TEXTO EXTRAÍDO:
O povo da Venezuela está preso ao autoritarismo e à má gestão econômica do presidente Nicolás Maduro.
Maduro esmagou toda a oposição política e depende do apoio da Rússia, da China e do Irã para permanecer no poder, mas o povo venezuelano continua pobre, não importa quantos acordos esses países assinem com Caracas.
A contratação de comparsas incompetentes tanto de Maduro como do seu antecessor, Hugo Chávez, para gerir a crucial empresa petrolífera estatal Petróleos de Venezuela, foi um avanço notável no empobrecimento do país.
Canos de água vazios
Um grito ressoa em La Jota, parte do distrito de La Vega, em Caracas: “A água voltou!”
Todos correm para encher baldes e jarras para garantir o abastecimento de água da família.
Yusmary Gomez, uma mãe de 36 anos, diz que não é raro que a água seja aberta apenas uma vez a cada duas semanas.
“No ano passado, não recebemos nem uma gota de água durante três meses e meio", disse.
Em sua casa, ela possui uma cisterna plástica com capacidade para 800 litros que ganhou durante uma campanha eleitoral.
A água da cidade, quando chega, costuma ser amarelada, por isso Gomez compra jarras de 20 litros na loja onde trabalha, para beber e cozinhar.
A cada dia de pagamento, seu chefe deduz o custo. Encher dois contêineres custa um dólar. “Meu pagamento é de US$ 30 por semana e tenho recebido US$ 15”, disse Gomez à AFP.
O Monitor Ciudad estima que os residentes da cidade recebem água em média durante 60 das 168 horas de uma semana.
Para moradores de classe média, é comum pagar US$ 70 pela entrega de um caminhão-tanque para encher cisternas particulares.
Em áreas mais ricas, os vizinhos gastam até US$ 20.000 para perfurar poços privados e compartilhar a produção.
O salário médio no país, segundo estimativas privadas, é de US$ 150 por mês. O salário mínimo mensal é inferior a US$ 5.
Por meio de um aplicativo móvel, as comunidades podem notificar o governo sobre Maduro e, teoricamente, enviar unidades para reabastecer linhas de água, pavimentar estradas ou atender reparos em escolas.
Maduro culpa as sanções dos EUA pela crise nos serviços, mas o país está assolado pelo desinvestimento e por denúncias de corrupção.
Gasolina em vez de medicamentos
A água não é o único recurso escasso em La Jota.
Isora Bazan reclama da entrega irregular de cilindros domésticos de gás natural para cozinhar. Para enfrentar os atrasos, ela terá de recorrer ao mercado negro.

ENUNCIADO: Liste todas as pessoas mencionadas pelo nome no texto sobre a crise na Venezuela.

(Itens armazenados)
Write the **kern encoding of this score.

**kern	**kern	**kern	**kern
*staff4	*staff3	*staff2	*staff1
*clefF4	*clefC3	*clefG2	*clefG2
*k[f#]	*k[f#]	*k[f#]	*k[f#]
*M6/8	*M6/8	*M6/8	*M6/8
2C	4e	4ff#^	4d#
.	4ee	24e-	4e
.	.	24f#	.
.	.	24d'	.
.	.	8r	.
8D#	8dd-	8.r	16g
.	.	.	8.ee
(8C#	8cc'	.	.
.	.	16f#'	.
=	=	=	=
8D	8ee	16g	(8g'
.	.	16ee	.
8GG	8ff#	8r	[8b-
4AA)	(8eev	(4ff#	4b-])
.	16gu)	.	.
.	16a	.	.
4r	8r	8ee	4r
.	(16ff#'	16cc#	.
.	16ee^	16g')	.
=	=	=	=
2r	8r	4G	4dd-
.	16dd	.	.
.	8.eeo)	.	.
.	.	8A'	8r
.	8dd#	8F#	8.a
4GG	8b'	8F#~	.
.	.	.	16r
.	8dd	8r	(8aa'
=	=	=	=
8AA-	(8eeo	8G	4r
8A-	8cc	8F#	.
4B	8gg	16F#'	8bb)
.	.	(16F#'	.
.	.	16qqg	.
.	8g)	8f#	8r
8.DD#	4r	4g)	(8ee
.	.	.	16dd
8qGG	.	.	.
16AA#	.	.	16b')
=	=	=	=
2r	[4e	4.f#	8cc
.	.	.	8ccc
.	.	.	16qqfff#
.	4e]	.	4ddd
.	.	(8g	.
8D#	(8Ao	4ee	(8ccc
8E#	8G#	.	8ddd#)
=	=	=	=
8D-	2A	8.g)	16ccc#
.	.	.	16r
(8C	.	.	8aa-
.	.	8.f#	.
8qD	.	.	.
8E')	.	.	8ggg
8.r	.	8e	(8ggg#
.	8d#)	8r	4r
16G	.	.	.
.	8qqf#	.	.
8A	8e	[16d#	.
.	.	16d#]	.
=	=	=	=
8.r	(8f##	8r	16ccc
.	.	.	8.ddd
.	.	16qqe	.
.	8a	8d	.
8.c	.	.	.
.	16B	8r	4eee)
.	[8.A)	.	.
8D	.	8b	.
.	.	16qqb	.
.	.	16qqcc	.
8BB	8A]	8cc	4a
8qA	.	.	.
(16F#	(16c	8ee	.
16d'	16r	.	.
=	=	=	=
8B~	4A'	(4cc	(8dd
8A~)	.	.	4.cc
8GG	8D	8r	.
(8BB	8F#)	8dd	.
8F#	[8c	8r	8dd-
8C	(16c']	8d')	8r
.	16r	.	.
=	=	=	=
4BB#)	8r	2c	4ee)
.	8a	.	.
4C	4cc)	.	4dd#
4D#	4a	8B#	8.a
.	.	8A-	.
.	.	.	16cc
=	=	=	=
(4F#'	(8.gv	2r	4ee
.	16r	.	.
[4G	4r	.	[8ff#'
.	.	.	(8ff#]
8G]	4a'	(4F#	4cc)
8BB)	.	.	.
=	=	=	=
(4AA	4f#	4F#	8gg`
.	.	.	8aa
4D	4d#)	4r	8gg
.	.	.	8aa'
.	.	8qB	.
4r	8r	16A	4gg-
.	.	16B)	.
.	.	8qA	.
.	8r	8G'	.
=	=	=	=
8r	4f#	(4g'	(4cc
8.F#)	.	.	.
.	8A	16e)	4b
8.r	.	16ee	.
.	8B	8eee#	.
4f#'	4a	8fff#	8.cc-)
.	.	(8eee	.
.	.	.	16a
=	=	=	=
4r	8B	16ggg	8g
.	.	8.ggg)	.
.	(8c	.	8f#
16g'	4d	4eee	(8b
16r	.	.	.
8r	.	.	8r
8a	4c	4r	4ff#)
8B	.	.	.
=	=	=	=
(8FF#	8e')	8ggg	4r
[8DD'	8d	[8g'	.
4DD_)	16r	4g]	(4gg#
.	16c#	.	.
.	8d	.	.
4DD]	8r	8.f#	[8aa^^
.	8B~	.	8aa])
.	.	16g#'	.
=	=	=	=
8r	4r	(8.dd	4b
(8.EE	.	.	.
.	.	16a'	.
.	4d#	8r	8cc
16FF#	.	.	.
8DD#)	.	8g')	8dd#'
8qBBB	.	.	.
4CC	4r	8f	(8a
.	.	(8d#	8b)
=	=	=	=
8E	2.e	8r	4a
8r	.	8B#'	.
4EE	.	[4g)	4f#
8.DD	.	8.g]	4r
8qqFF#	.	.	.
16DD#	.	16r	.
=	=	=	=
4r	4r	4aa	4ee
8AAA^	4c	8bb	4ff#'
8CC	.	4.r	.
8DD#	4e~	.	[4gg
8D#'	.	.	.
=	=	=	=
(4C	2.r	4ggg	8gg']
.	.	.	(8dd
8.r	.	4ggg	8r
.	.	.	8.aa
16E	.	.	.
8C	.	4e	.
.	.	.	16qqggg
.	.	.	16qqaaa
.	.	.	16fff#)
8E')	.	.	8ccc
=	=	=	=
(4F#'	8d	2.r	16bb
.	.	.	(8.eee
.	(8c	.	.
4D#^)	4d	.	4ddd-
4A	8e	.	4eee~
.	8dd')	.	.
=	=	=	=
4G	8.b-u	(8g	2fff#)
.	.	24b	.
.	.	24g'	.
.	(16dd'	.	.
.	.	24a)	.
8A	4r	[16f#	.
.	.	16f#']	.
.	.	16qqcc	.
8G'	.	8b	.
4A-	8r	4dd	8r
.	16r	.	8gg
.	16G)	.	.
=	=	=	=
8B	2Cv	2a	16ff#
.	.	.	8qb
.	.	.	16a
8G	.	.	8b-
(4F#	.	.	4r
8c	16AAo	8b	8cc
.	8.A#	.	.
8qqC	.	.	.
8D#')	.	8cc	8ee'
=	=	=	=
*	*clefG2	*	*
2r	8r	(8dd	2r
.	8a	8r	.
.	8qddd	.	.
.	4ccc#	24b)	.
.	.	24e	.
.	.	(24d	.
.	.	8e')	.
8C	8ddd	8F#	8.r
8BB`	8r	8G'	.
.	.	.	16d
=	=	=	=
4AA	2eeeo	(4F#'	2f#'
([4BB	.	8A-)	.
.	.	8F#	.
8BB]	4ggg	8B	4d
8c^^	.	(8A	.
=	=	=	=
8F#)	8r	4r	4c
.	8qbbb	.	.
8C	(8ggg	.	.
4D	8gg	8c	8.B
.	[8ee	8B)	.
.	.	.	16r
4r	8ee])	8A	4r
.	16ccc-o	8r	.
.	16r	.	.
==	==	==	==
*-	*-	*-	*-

RESOLUÇÃO:
Nicolás Maduro
Hugo Chávez
Yusmary Gomez
Isora Bazan